To encourage daily purchase, reward subscribers and increase occasional purchase, readers of the Herald could collect six tokens and send them with $25 plus $5 for postage and package to claim an RRP $79 digital camera. The self-liquidating promotion was covered by PIMS-SCA to give total financial security for the newspaper. The result was amazingly successful, with 18 times more than the expected uptake.

Case study 26 – Golden Wonder ‘Crack the keycode’
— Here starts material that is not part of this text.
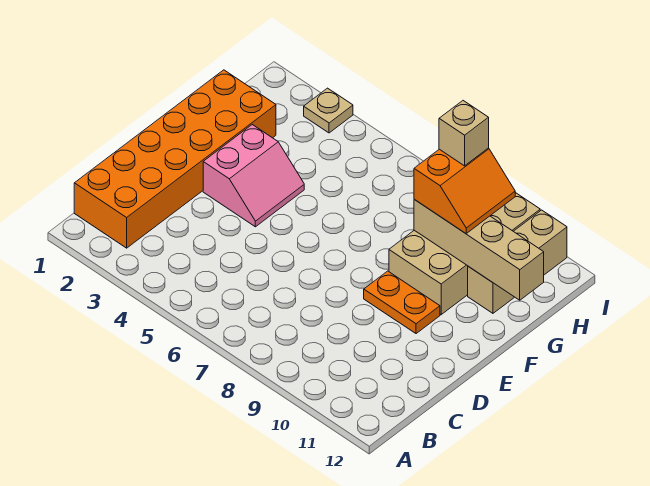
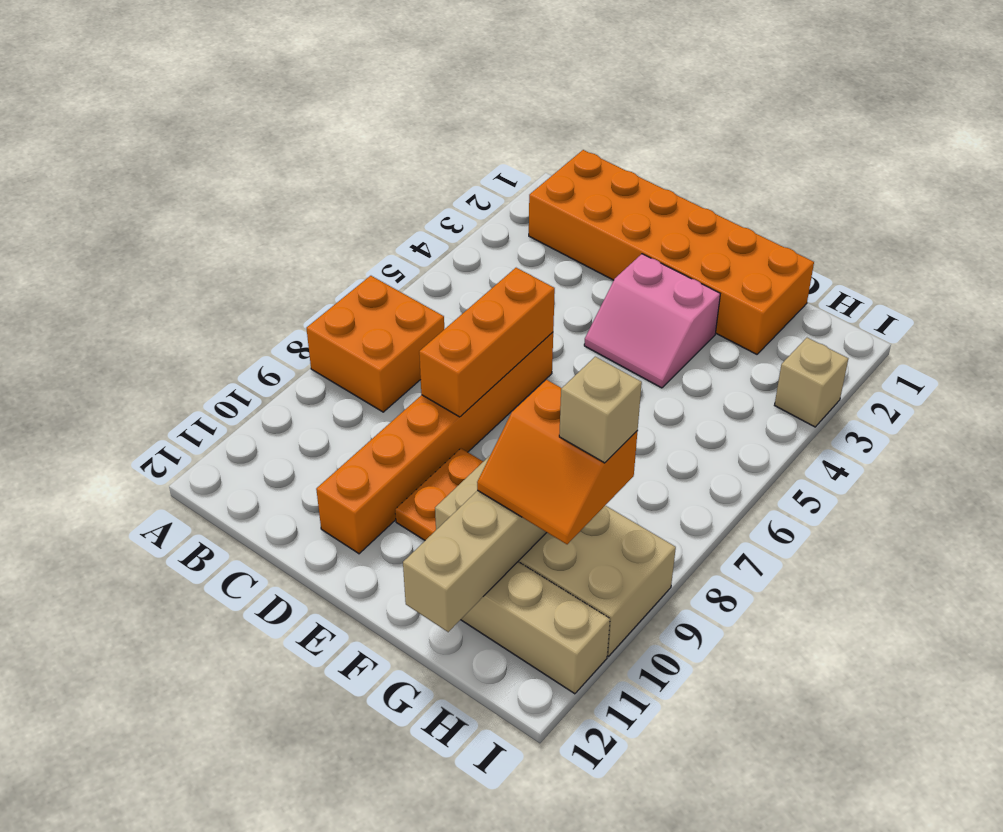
none -> orange 2x2 brick [306,276,444,412]
none -> orange 1x6 brick [316,332,553,554]
none -> orange 1x3 brick [419,268,555,417]
tan 1x1 plate [304,88,353,133] -> tan 1x1 brick [775,338,848,427]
To increase penetration, Golden Wonder ran an on-pack promotion to win one of 25 brand new special-edition VW beetle cars. PIMS-SCA hosted the promotion and covered the cost of 24 out of the 25 cars on offer should consumers successfully crack the winning eight-digit codes devised for each car, Golden Wonder only covering the cost of one. If no one won a prize, then all entries were entered in a free prize draw so Golden Wonder had at least one prize winner.

Summary

Promotion agencies, handling houses, POP manufacturers, promotional insurers, specialist printers, field marketing agencies and premium sourcing houses form an infrastructure of businesses with one common thread: making promotions work. There are others, too, including the companies that supply off-the-shelf promotions. The trade press regularly reports on them, not least because they provide a substantial amount of advertising, and that makes much of the reporting uncritical. You need to use the trade press and exhibitions such as Incentive World.

If you do any amount of promoting, you are likely to need all of these companies at some time. It pays to identify a company in each sector with a solid financial basis, to consult with them at an early stage of promotional development and to build up a long-term relationship. No promoter can hope to develop specialist expertise in each of these fields. It makes sense to use them for their skills. If you decide to put all your promotions to a promotion agency, it still makes sense to know who they are using for specialist services. One weak link in the promotional chain – whether it is handling, premium sourcing or field marketing – is enough to destroy a promotion. Promoters should be aware of the benefits of promotional risk management and how it can impact on a promotion and ensure balance sheet protection.

Self-study questions

1 What issues should you take into account when organising a pitch among sales promotion agencies?

2 What are the main things needed in a brief for a handling house?

3 What things can you use promotional insurance for, and why should you do so?